As adaptive and platform trials are substantially less common than more conventional RCTs, there is less methodological guidance and interpretation may be more difficult for readers. Fortunately, several successful platform trials have received substantial coverage in the critical care community [64, 99], and an extension for the Consolidated Standards of Reporting Trials (CONSORT) statement for adaptive trials was recently published [101]. Planning adaptive and platform trials comes with additional logistic and financial challenges related to the current project-based funding model, which is better suited for fixed-size RCTs [83, 85, 93]. While adaptive trials are more flexible, large samples may still be required to firmly assess all clinically relevant effect sizes, which may not always be feasible. In addition, statistical simulation is required instead of simple sample size estimations [83, 94]. Further, the regulatory framework for adaptive and platform trials is less well-developed than for conventional RCTs, and regulatory approvals may thus be more complex and time-consuming [83].

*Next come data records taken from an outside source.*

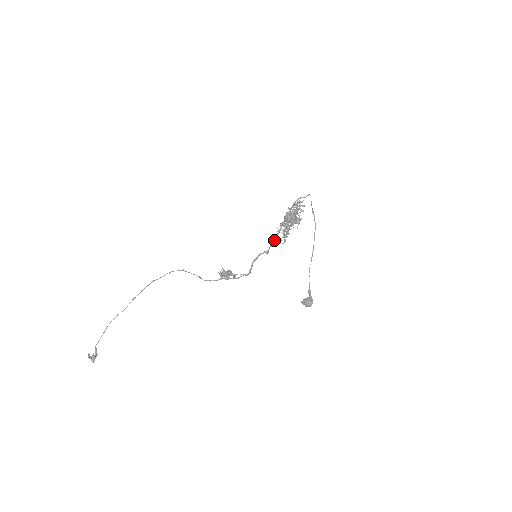
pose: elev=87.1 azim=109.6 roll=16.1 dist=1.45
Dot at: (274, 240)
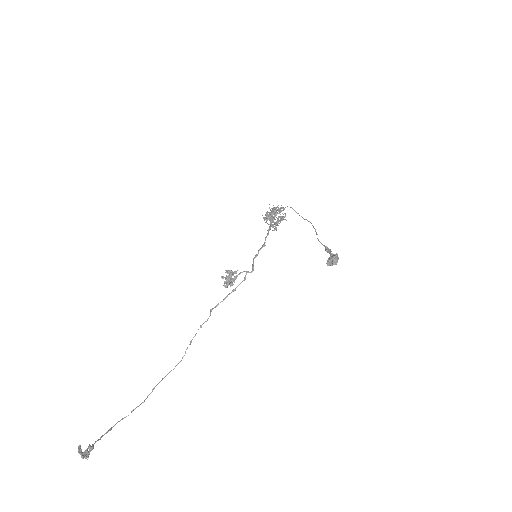
Dot at: occluded
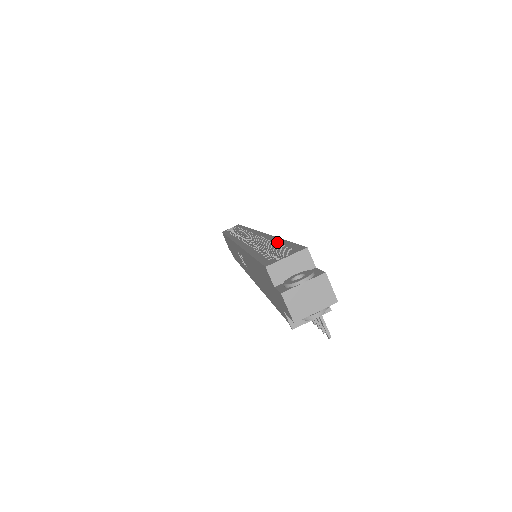
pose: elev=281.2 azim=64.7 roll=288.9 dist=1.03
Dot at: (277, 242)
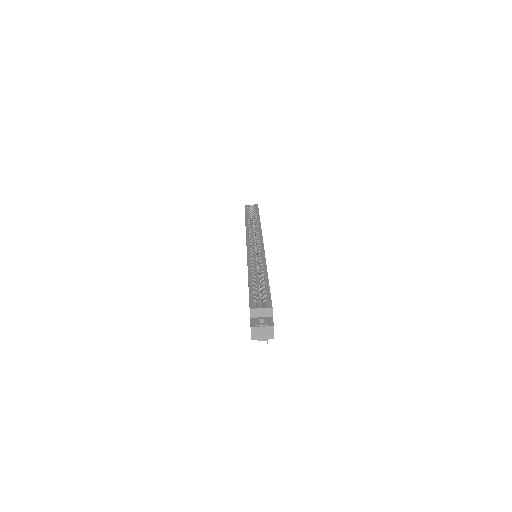
Dot at: (265, 281)
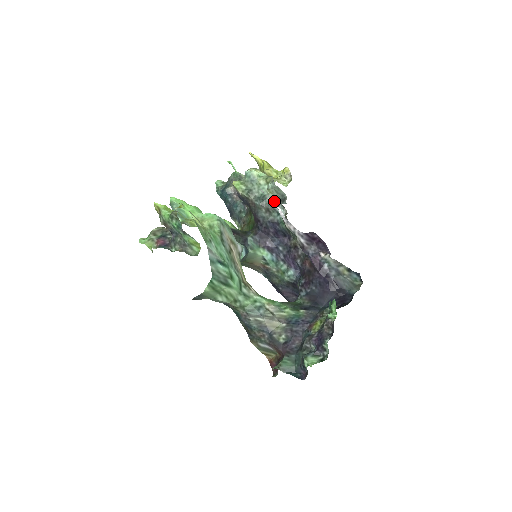
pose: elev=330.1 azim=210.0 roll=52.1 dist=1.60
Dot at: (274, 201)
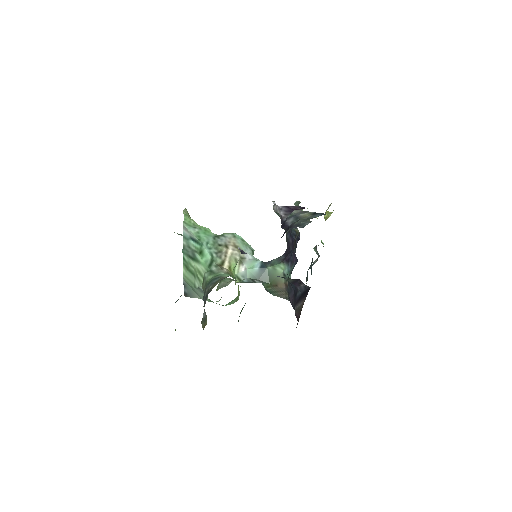
Dot at: occluded
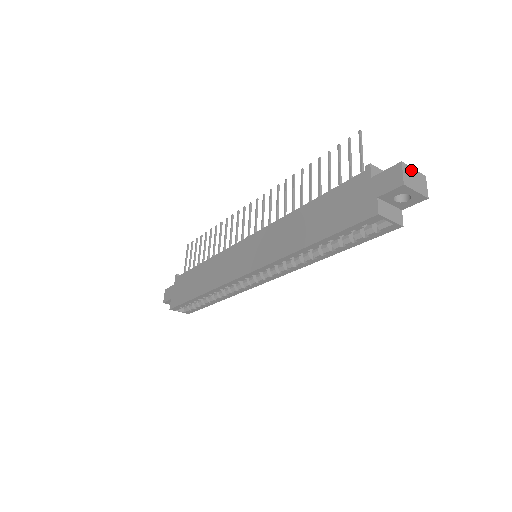
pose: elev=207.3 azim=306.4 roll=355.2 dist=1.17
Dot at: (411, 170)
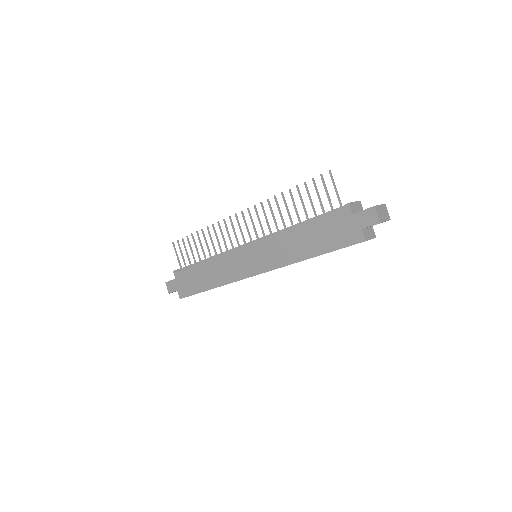
Dot at: (379, 207)
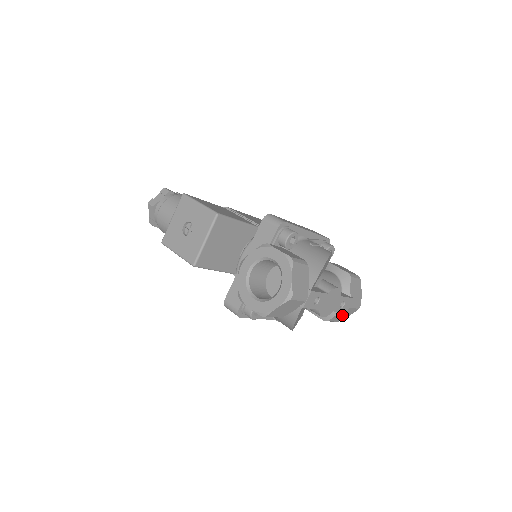
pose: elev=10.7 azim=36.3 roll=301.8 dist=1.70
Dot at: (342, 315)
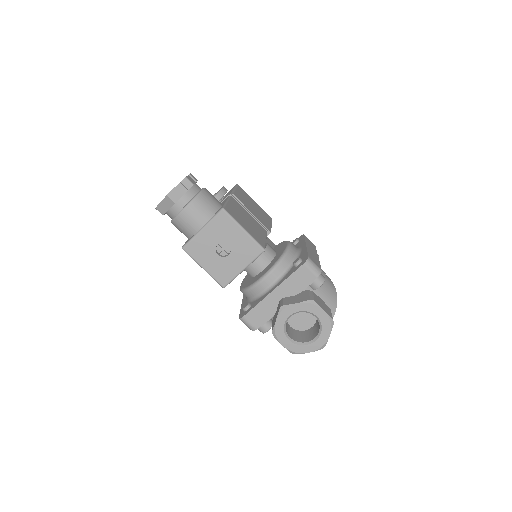
Dot at: occluded
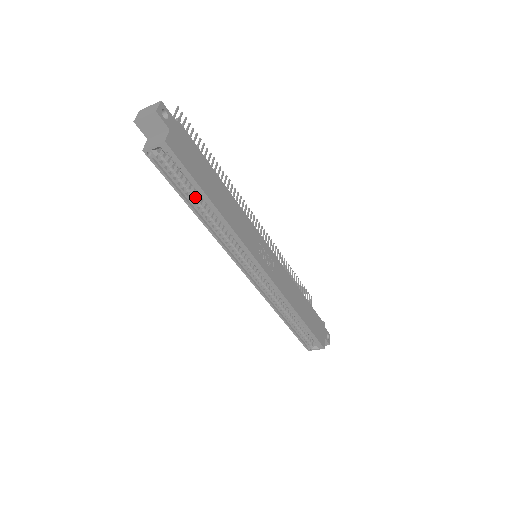
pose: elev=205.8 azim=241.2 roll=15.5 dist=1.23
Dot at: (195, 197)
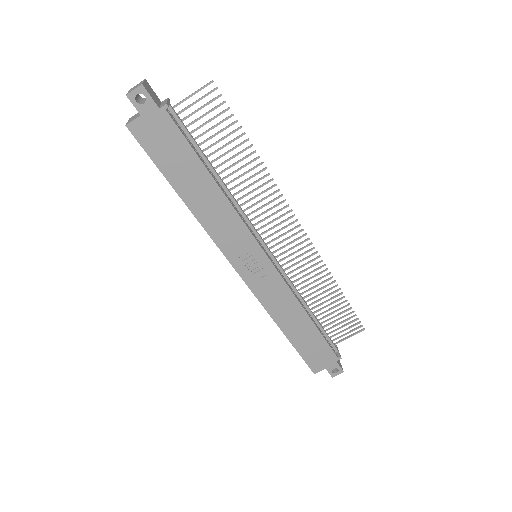
Dot at: occluded
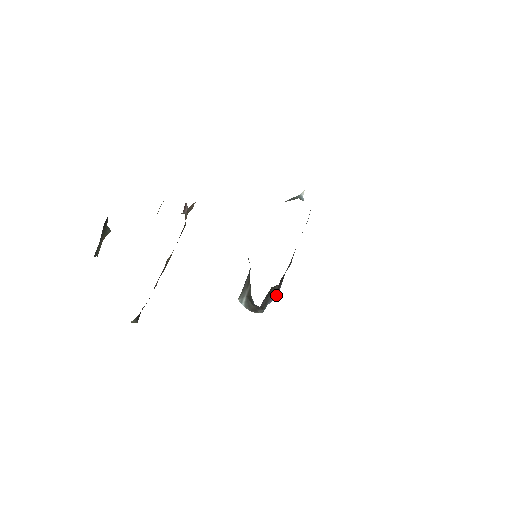
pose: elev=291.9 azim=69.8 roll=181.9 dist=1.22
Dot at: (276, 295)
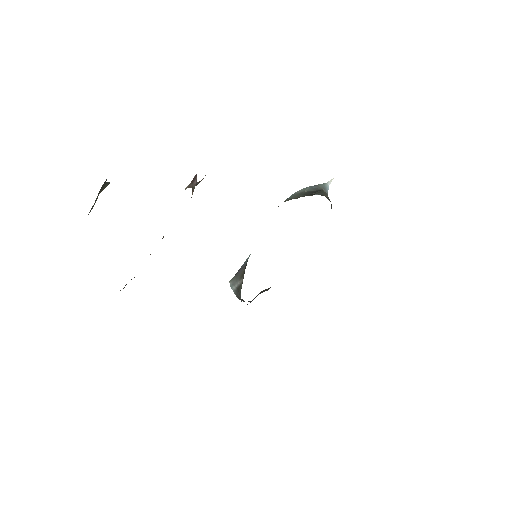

There are also challenges with the adaptive features, and careful planning is necessary to avoid aggressive adaptations to random, early fluctuations. Initial “burn-in” phases where interventions are not compared until a sufficient number of enrolled patients can be used, as can more restrictive rules for response-adaptive randomisation and arm dropping early in the trial [94]. Simulation may be required to ensure that the risk of stopping due to chance is kept at an acceptable level, analogous to alpha-spending functions in conventional, frequentist trials [102]. Temporal changes in case-mix or concomitant interventions used may influence results in all RCTs, but is complicated further if adaptive randomisation or arm dropping/adding is used, thus requiring additional consideration, especially if patients randomised at earlier stages are re-used for comparisons with more recently introduced interventions [83]. Finally, comparisons with non-concurrent controls may affect interpretation and introduce bias if inappropriately handled [103].

Adaptations require continues protocol amendments and additional resources to implement and communicate, and may require additional training when new interventions are added [104]. Finally, while platform trials come with potential logistic and efficiency benefits, they may be more time-consuming initially and lack of a clear-cut “finish-line” may stress involved personnel [105], although familiarity and consistency may also have the opposite effect once implemented compared with repeated initiation, running and closure of consecutive, independent RCTs.

Future directions

We expect that the discussed methodological features will become more common in future critical care RCTs, and that this will improve efficiency and flexibility, and may help answer more complex questions. These methods come with challenges, though, and conventional RCTs may be preferred for simple, straightforward comparisons. Some challenges may be mitigated as these designs become more familiar to clinicians and researchers, and as additional methodological guidance is developed. We expect the future critical care RCT landscape to be a mix of relatively conventional RCTs and more advanced, adaptive trials. We propose that researchers consider the optimal methodological approach carefully when planning new RCTs. While different designs may be preferable in different situations, the choice should be based on careful thought instead of convenience or tradition, and more advanced approaches may be necessary in some situations to move critical care RCTs and practice forward.

Conclusion

In this review, we have discussed challenges and limitations of conventional RCTs, along with recent developments, novel methodological approaches and their advantages and potential disadvantages. We expect critical care RCTs to evolve and improve in the coming years. At its core, however, the most central feature of any RCT remains the randomisation itself, which provides unparalleled protection against confounding. Consequently, the RCT remains the gold standard for comparing different interventions in critical care and beyond.